-- Opening Marker --

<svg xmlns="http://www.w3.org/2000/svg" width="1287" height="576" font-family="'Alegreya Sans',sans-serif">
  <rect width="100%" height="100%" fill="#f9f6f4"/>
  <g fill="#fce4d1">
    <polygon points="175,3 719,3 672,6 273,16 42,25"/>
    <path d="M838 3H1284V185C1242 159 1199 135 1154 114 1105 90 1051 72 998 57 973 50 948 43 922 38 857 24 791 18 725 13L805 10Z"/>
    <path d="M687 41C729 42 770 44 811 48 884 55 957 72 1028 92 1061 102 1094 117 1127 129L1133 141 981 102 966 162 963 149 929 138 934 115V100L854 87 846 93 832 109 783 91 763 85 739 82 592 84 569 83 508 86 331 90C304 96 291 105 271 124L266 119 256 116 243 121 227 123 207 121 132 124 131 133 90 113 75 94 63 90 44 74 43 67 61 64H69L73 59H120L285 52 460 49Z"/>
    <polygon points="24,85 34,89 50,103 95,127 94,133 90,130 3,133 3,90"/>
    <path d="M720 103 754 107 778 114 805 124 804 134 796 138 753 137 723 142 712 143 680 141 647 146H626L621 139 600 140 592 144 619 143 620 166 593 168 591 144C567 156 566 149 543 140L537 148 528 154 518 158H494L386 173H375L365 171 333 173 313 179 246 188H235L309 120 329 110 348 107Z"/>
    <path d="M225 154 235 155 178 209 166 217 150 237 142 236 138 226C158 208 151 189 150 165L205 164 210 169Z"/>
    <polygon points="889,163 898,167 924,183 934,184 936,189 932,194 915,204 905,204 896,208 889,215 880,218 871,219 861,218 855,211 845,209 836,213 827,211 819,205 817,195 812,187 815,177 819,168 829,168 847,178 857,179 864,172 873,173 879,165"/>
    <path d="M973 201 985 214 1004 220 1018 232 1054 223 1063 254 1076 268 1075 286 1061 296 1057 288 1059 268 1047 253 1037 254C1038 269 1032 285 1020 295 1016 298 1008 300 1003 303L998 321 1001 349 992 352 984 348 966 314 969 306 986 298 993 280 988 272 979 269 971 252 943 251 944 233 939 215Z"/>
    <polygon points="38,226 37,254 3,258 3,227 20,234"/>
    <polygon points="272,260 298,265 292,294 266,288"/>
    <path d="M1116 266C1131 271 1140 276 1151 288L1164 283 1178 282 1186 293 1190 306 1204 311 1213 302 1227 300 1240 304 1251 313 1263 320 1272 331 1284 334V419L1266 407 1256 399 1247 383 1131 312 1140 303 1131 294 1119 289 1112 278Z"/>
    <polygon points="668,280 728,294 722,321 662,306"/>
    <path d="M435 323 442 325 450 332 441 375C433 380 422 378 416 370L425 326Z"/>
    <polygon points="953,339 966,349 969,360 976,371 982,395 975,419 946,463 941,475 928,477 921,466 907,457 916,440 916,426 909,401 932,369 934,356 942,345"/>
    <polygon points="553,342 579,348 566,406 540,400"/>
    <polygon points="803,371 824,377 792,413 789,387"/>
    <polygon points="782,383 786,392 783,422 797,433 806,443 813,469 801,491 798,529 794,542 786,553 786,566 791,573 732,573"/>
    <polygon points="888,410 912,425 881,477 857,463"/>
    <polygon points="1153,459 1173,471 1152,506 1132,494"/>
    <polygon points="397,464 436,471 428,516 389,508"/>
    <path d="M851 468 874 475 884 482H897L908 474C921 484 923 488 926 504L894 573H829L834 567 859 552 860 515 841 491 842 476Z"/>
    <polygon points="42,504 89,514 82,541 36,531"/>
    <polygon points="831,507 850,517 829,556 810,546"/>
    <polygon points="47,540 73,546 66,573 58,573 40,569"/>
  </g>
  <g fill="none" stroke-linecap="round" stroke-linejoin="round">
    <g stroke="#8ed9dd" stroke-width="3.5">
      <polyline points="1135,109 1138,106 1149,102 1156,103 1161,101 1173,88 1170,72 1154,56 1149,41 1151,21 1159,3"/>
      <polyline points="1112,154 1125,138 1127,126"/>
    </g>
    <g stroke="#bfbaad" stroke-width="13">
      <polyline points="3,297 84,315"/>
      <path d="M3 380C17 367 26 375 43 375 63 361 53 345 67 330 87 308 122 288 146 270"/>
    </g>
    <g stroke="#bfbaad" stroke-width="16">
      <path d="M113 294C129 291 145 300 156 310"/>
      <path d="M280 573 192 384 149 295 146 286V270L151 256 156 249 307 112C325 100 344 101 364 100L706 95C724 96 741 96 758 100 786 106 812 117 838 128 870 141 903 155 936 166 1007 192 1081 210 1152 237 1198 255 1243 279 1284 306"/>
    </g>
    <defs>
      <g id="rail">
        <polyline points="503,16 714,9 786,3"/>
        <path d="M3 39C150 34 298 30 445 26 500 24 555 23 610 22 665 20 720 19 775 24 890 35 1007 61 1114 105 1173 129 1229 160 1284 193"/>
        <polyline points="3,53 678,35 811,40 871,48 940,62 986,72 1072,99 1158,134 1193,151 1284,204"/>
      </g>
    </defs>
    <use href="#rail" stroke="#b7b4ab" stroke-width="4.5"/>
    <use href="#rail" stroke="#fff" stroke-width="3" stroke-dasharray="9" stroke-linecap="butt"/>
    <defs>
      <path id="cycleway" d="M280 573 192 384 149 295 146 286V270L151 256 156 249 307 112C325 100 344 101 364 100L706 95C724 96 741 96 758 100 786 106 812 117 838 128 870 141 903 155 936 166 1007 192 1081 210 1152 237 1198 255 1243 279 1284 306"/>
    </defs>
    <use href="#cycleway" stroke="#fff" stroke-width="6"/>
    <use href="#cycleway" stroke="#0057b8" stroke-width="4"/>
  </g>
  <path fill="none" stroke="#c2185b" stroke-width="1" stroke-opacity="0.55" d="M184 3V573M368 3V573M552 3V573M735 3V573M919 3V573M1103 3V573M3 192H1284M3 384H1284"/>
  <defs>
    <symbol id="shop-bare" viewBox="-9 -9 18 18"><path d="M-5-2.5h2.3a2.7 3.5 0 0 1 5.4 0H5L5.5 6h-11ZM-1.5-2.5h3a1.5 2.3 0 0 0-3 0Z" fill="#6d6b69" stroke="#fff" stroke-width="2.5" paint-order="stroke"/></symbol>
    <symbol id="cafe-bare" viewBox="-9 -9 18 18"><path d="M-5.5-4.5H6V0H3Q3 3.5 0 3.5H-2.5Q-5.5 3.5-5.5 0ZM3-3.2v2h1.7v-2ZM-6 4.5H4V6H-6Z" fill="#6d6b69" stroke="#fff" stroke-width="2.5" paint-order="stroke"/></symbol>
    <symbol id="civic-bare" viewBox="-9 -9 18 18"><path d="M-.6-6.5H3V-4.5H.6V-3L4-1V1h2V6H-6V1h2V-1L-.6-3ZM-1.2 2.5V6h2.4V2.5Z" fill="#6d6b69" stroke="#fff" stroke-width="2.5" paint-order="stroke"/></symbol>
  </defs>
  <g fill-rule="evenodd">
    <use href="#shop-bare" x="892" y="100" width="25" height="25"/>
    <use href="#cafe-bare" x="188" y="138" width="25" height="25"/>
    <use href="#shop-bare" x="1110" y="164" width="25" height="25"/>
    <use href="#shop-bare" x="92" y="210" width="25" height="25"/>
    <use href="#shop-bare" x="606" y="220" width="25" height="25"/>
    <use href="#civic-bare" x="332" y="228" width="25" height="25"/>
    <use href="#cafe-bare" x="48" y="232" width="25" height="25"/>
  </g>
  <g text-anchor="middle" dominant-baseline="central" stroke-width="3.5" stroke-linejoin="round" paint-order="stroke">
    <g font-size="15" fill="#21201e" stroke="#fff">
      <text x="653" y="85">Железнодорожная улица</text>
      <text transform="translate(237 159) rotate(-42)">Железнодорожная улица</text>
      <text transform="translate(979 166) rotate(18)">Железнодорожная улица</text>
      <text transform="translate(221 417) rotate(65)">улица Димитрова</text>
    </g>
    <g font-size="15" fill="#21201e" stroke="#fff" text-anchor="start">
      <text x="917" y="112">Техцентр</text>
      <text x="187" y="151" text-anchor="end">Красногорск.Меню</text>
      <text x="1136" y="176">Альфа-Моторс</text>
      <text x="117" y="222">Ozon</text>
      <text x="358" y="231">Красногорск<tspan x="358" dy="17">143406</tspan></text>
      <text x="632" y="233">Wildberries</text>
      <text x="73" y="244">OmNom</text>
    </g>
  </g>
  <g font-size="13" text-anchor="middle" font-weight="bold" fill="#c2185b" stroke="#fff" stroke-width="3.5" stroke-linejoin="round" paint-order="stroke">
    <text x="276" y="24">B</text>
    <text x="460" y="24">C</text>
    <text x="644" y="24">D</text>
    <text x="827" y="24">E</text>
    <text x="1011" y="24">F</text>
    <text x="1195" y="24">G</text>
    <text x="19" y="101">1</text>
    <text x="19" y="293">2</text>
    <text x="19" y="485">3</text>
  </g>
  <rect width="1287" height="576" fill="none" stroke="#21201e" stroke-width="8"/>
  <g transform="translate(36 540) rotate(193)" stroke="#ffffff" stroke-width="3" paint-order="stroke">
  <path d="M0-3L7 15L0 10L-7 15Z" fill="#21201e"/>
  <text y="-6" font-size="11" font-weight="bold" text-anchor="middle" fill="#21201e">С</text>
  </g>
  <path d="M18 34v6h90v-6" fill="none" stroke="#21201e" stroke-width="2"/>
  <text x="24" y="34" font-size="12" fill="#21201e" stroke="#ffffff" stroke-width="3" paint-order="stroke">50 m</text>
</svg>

-- Closing Marker --

• **PROBLEM DESCRIPTION**
Copy out every line of the material above that mentions the word "linejoin".

• **RESPONSE BOX**
  <g fill="none" stroke-linecap="round" stroke-linejoin="round">
  <g text-anchor="middle" dominant-baseline="central" stroke-width="3.5" stroke-linejoin="round" paint-order="stroke">
  <g font-size="13" text-anchor="middle" font-weight="bold" fill="#c2185b" stroke="#fff" stroke-width="3.5" stroke-linejoin="round" paint-order="stroke">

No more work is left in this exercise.